**Job**
Without pictures, output exactly the lines running from the line containing "focal_35mm: 145" to the end of the listing below.

Data under study Start Marker

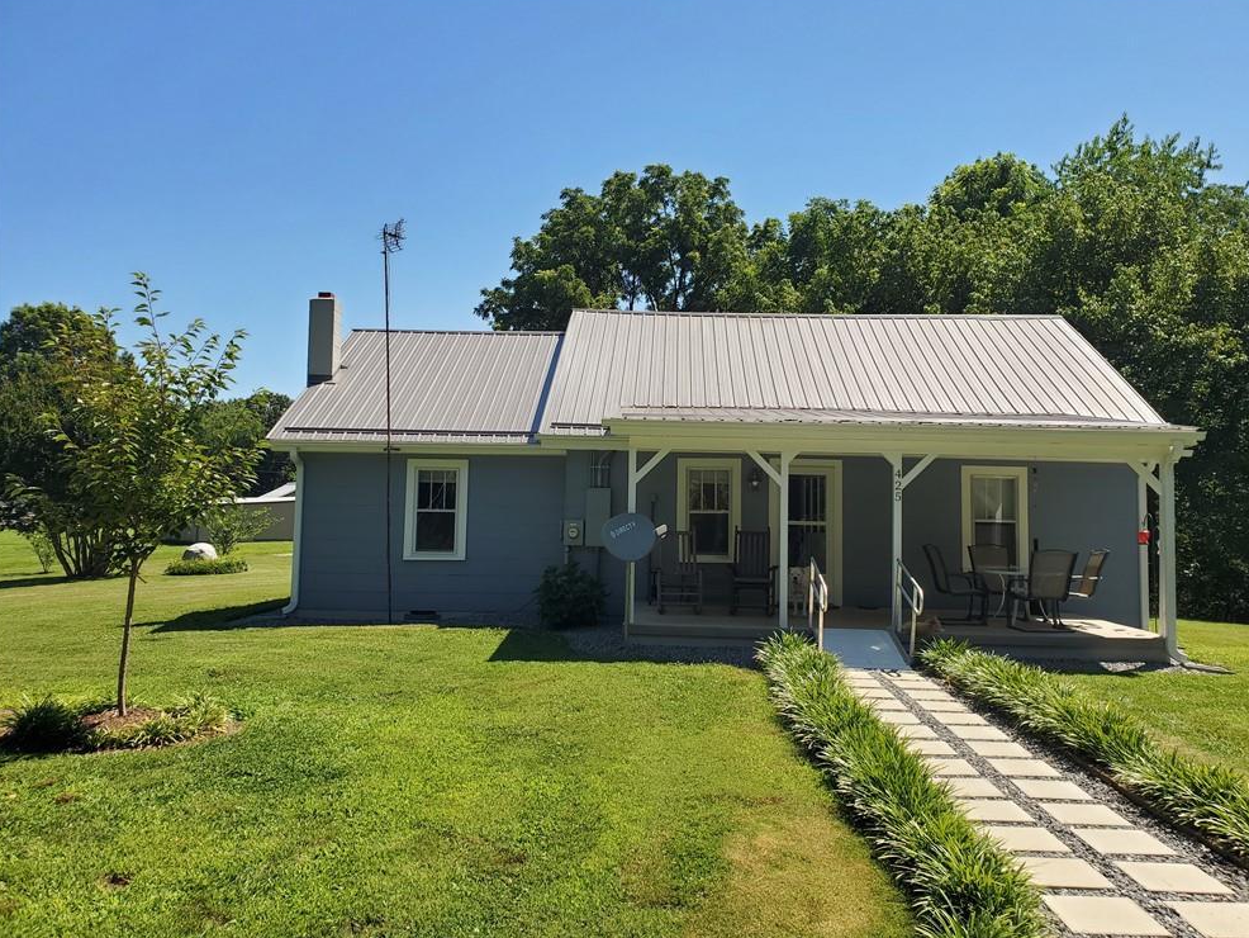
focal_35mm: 27
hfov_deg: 65.3
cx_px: 641
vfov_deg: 51.4
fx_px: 974
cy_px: 473
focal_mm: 4.3
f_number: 2.4
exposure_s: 1/1076
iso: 50
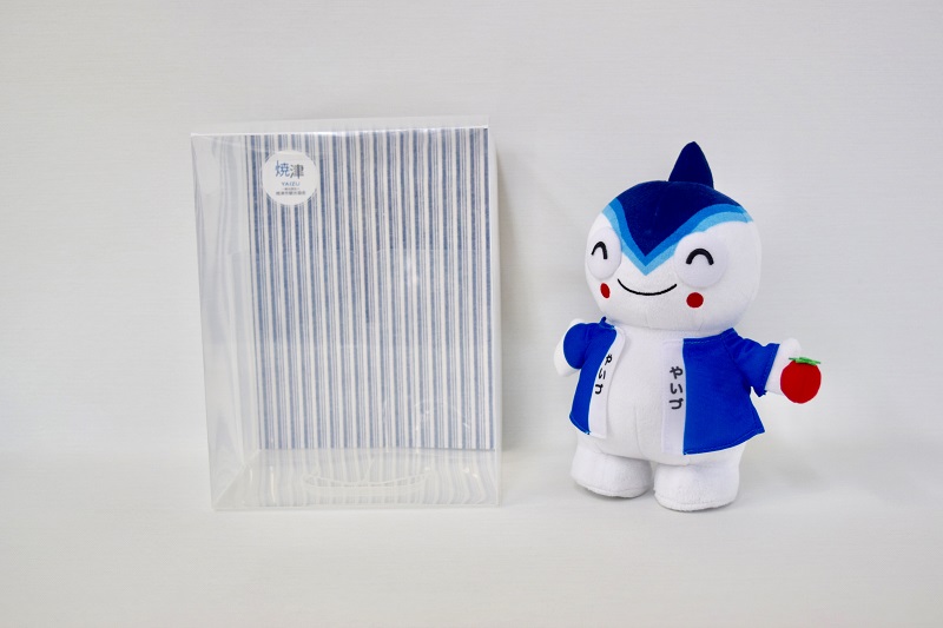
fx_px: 1257
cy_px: 314
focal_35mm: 48
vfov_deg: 28.1
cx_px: 472
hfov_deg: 41.1
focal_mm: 32
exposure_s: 1/100
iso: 400
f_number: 5
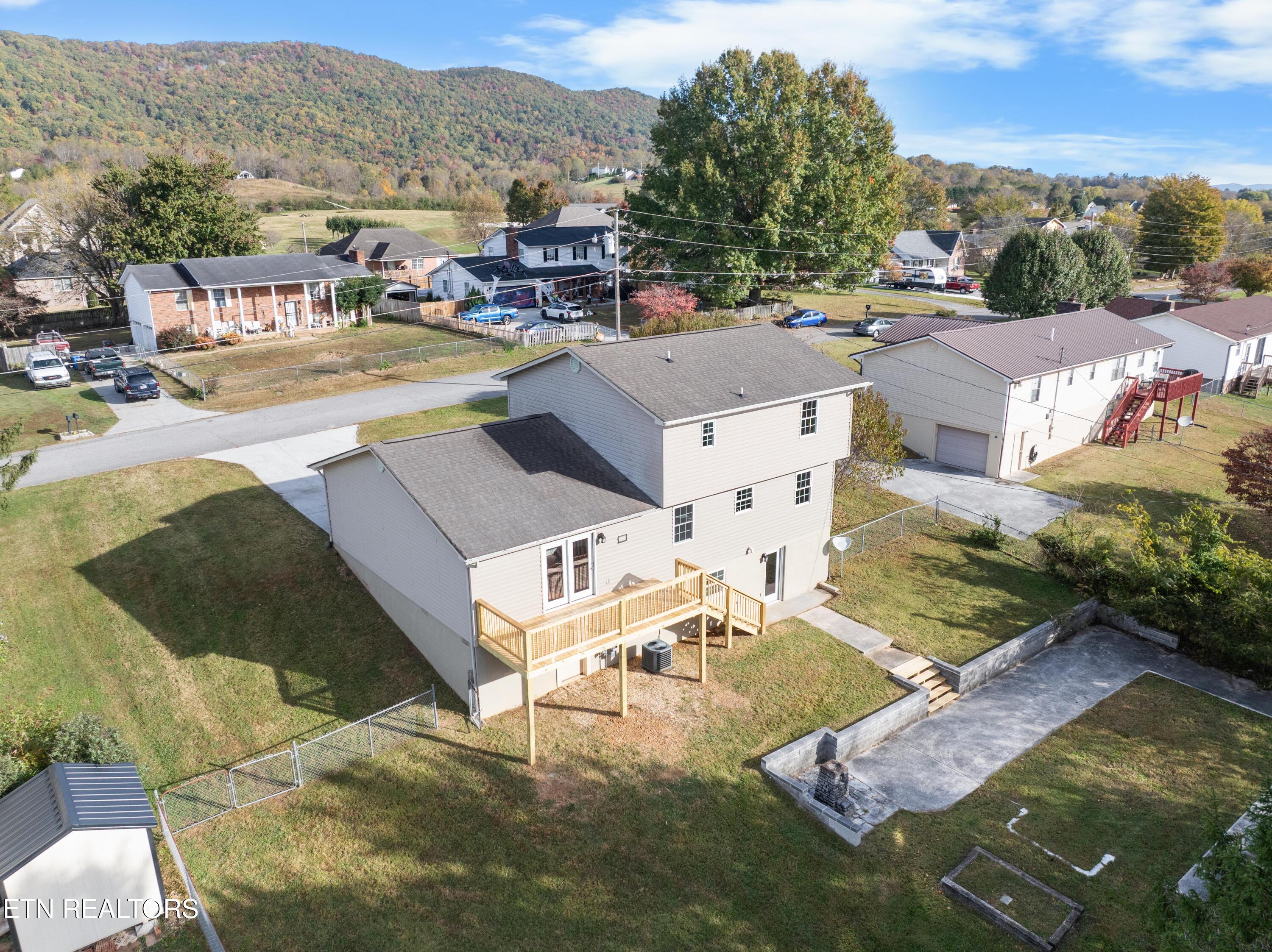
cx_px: 636
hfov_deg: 71.6
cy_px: 476
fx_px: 881
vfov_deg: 56.8
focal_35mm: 24
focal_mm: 12.29
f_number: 2.8
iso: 150
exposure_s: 1/120
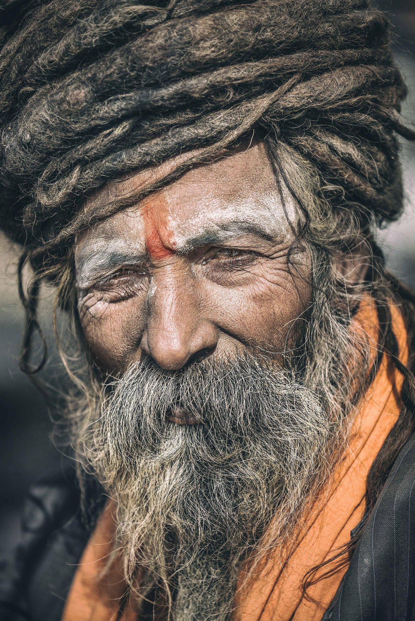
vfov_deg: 14.1
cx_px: 208
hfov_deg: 9.5
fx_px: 2505
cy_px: 310
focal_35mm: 145
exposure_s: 1/640
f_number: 4
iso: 110
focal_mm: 145
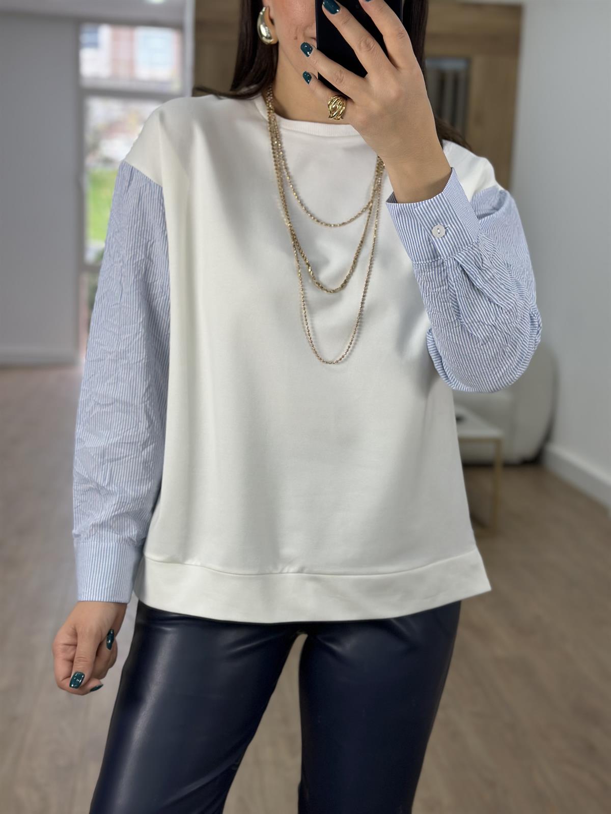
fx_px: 1130
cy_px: 407
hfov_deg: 30.3
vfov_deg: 39.7
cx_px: 306
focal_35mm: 48
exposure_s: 1/262
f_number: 1.78
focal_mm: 6.86
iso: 80
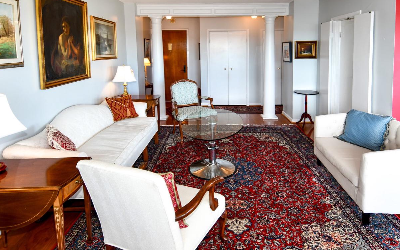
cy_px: 125
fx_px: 240
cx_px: 205
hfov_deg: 79.6
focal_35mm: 22
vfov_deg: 55.0
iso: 220
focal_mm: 12
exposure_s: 1/60
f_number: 4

Data under study End Marker

**Reply to the exercise**
focal_35mm: 145
exposure_s: 1/640
f_number: 4
iso: 110
focal_mm: 145
fx_px: 1130
cy_px: 407
hfov_deg: 30.3
vfov_deg: 39.7
cx_px: 306
focal_35mm: 48
exposure_s: 1/262
f_number: 1.78
focal_mm: 6.86
iso: 80
cy_px: 125
fx_px: 240
cx_px: 205
hfov_deg: 79.6
focal_35mm: 22
vfov_deg: 55.0
iso: 220
focal_mm: 12
exposure_s: 1/60
f_number: 4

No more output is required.